Why I Travel

Like most millennials or, in fact, most humans that I surround myself with, I have always romanticized the idea of travel. I follow travel bloggers, watch Youtube travel diaries and I am constantly updating my Travel Pinterest page with destinations, adventures and places that I someday hope to go to.

In my short 21-years around the sun, I’ve made my way to 15 countries and 4 continents. A privilege that I am constantly thankful for and aware of. While I have the Instagram-worthy pictures to document my memories and my stories, I have gained a deeper appreciation for travel that exists beyond the picture perfect filtered reality that we so often share to the world. An appreciation for the part of travel that most people overlook or don’t really talk about, the part of travel that exists WAY outside of your comfort zone. It’s the discomfort that is inevitable in travel.

Because behind the beautiful and life changing moments, there are the hard, difficult and frustrating moments that take place so those beautiful (sometimes picture perfect) moments are possible.

You would never know I had food poisoning and was suffering from severe dehydration in this photo…
You would never know we were running on maybe 2 hours of sleep when we went to the Cliffs of Moher…
You would never know a tire on our rental car had popped this day in the middle of the South Africa bush…


So, why do I travel?

Because I crave the feeling of discomfort that comes from travel, a similar feeling you have halfway up a mountain where you realize that you might’ve just started something completely out of your comfort zone and ability and you have absolutely no idea what you’ve just gotten yourself into.

It’s moments like…

When I was staying in a homestay in Dharamsala (in Northern India) and had food poisoning for almost two weeks.

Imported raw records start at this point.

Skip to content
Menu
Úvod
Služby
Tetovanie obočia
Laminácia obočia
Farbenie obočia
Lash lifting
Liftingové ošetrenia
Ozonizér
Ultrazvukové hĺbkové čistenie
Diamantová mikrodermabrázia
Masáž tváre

We had a 15-hour public bus ride to Dehradun the next day so I was left with no other (rational) choice than to take a taxi down a very narrow and windy rocky road to the public hospital where almost no one spoke English. I was most likely the only patient in the building without something being amputated and was given three different drugs because my other choice was an IV, to this day I still have no idea what drugs I was taking because the labels weren’t in English.

When I was traveling from Barcelona to Rome, my phone was dead, our flight was delayed and then when we finally boarded we had to wait on the tarmac for over three hours. It was hot. Really hot. So hot that people screamed for water and started chanting in Italian (of course) but in true Ryan Air fashion the flight attendants didn’t provide water but did open the plane doors for air.

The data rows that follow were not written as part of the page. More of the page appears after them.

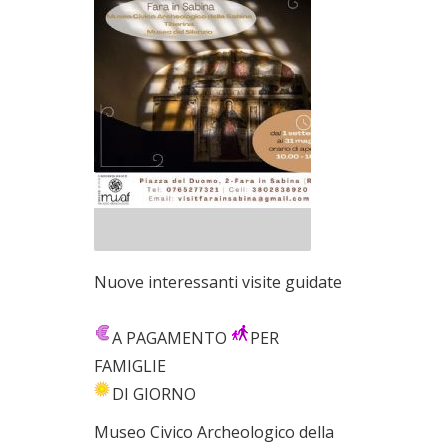
Nuove interessanti visite guidate
A PAGAMENTO
PER
FAMIGLIE
DI GIORNO
Museo Civico Archeologico della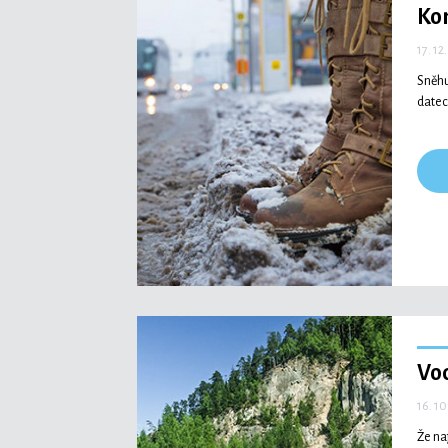
Ko
17. 12
Sněhu
datec
Vod
16. 10
Že na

When I was traveling in Mozambique visiting a village in the midst of summer as our vans began to drive away (not coming back to fetch us for another 6 hours) I started to get sun poisoning. A long painful, almost delirious day, it was.

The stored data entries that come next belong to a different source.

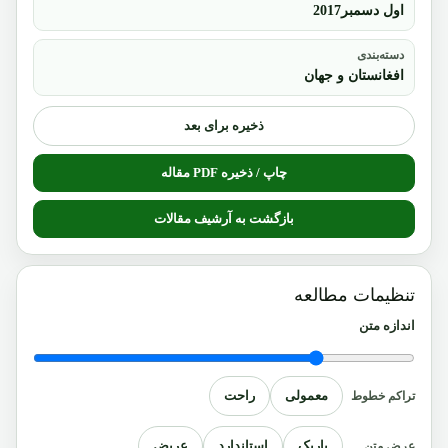
اول دسمبر2017
دسته‌بندی
افغانستان و جهان
ذخیره برای بعد
چاپ / ذخیره PDF مقاله
بازگشت به آرشیف مقالات
تنظیمات مطالعه
اندازه متن
معمولی
راحت
تراکم خطوط
باریک
استاندارد
عریض
عرض متن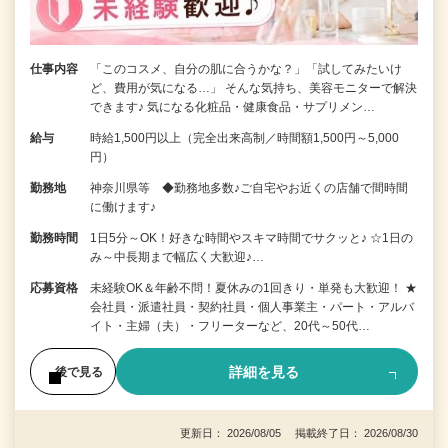
仕事内容
「このコスメ、自分の肌に合うかな？」「試してみたいけ
ど、費用が気になる…」 そんな気持ち、美容モニターで解決
できます♪ 気になる化粧品・健康食品・サプリメン…
給与
時給1,500円以上（完全出来高制／時間額1,500円～5,000
円）
勤務地
神奈川県等 ◆勤務地多数♪ご自宅やお近くの店舗で間時間
に働けます♪
勤務時間
1日5分～OK！好きな時間やスキマ時間でサクッと♪ ☆1日の
み～中長期まで幅広く大歓迎♪…
応募資格
未経験OK＆年齢不問！夏休みの1回きり・単発も大歓迎！ ★
会社員・派遣社員・契約社員・個人事業主・パート・アルバ
イト・主婦（夫）・フリーターなど、20代～50代…
詳細を見る
後で見る
更新日： 2026/08/05 掲載終了日： 2026/08/30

When I was staying in Selma, Alabama at the only motel with rooms left and we were forced to stay in our rooms after dinner, with the blinds closed because every night people would unload their AK 47’s out of their cars in the parking lot.

It’s those moments of discomfort where you want to quit, go home, grab the covers and never look back because that sounds so much easier. I crave that because right after that feeling passes and you make it after the food poisoning passes after you check in to your hotel or after you finally meet up with friends in a foreign city, you feel so damn proud. You feel elated.

It’s in that moment after the discomfort is over where you begin to feel yourself grow into a better version of yourself and begin to capitalize on the capability you now realize you have.

That’s why I travel.

While the sights are beautiful and the people you will meet forever change your perspective, it’s the personal growth that attracts me to travel. It’s the ability to feel yourself become a more aware, patient and independent person as you tackle culture shock, delayed flights, changes in travel plans, homesickness and frustrating miscommunication.

It’s the ability to grow into a person that you never thought you were capable of becoming because you never had the chance to tap into your potential. As humans, we are capable of incredible things but if we never lean into discomfort and give ourselves the chance to try new things, then we will never learn how much we can really overcome.

So, that’s why I travel. I travel to grow. I travel to learn. I travel to become a better version of myself.